Когда я вместе с Эвелин, которая потом вышла замуж за Джонатана Дарема, Патрицией Чаттерисс и кузиной Нотон по имени Одри шествовала по проходу в церкви вслед за Иден, то на передней скамье со стороны невесты увидела Чеда — правда, довольно далеко от Веры, которая вместе с Джейми занимала положенное ей место между Хелен и моей матерью. По другую сторону от Хелен, между ней и генералом, сидел их сын Эндрю, который был пилотом «Харрикейна» во время «Битвы за Англию», а потом военнопленным, — мой кузен, хотя и не совсем, потому что общим у нас был только один дедушка. Смуглее, чем любой из Лонгли, он походил на мертвеца: лицо изможденное, щеки ввалились. В концлагере Эндрю сильно похудел, и худоба осталось у него на всю жизнь. Для меня в его внешности было нечто романтическое и героическое. Интересно, что чувствуешь, когда под тобой разваливается самолет и ты решаешься на этот ужасный прыжок среди разрывов зенитных снарядов, а потом падаешь в ночном небе на вражескую территорию, не зная, что тебя ждет? Я посмотрела на него, и Эндрю, не улыбнувшись, подмигнул мне. Позже я пришла к твердому выводу, что подмигнул он своей сестре, но в тот момент думала, что объектом его внимания была именно я.
Чед смотрел на Иден с какой-то странной, болезненной настойчивостью. Это навело меня на мысль: он нашел утешение в Вере после того, как его отвергла Иден. Я отвела взгляд, сосредоточившись на тыльной стороне вуали Иден, не желая, чтобы Вера потом обвинила меня в неподобающем для подружки невесты поведении.

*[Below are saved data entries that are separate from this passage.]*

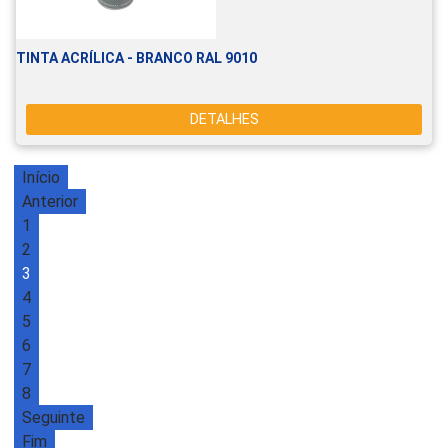
TINTA ACRÍLICA - BRANCO RAL 9010
DETALHES
Início
Anterior
1
2
3
4
5
6
7
8
Seguinte
Fim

Что можно сказать о самой свадьбе? Все свадьбы похожи друг на друга, все невесты прекрасны, букеты самые красивые, музыка самая лучшая — до следующего раза. Никто — если не считать Джейн Эйр [55] — не встает и не заявляет о препятствиях браку. Несмотря на все необычные обстоятельства, окружавшие свадьбу Иден, на странное, граничившее с паранойей, поведение ее самой и Веры, никто не сделал этого и теперь. То, что произошло, не может считаться препятствием в юридическом смысле, хотя Тони Пирмейн, вне всякого сомнения, посчитал бы его таковым.
Любопытно, кто выбрал марш из «Женитьбы Фигаро» для возвращения от алтаря? Явно не Иден, которая — я уверена — вряд ли слышала о Моцарте. Значит, Тони, его мать или лучший друг. Отважная претензия на оригинальность, закончившаяся неудачей, поскольку марш был написан для оркестра и сопротивлялся любым попыткам переложить его для органа. Органист — сестра миссис Делисс из монастыря — старалась изо всех сил, и инструмент взвизгивал, хрипел и гремел, но никто из нас не понимал, как нужно идти, чтобы попасть в такт, пока все не перешли на некое подобие строевого шага. Я видела, как морщились присутствующие в церкви. Чед тоже поморщился, а затем принялся гримасничать, поджимая губы и напрягая мышцы лица, как человек, безуспешно пытающийся сдержать смех. Потом закрыл лицо носовым платком и сделал вид, что сморкается.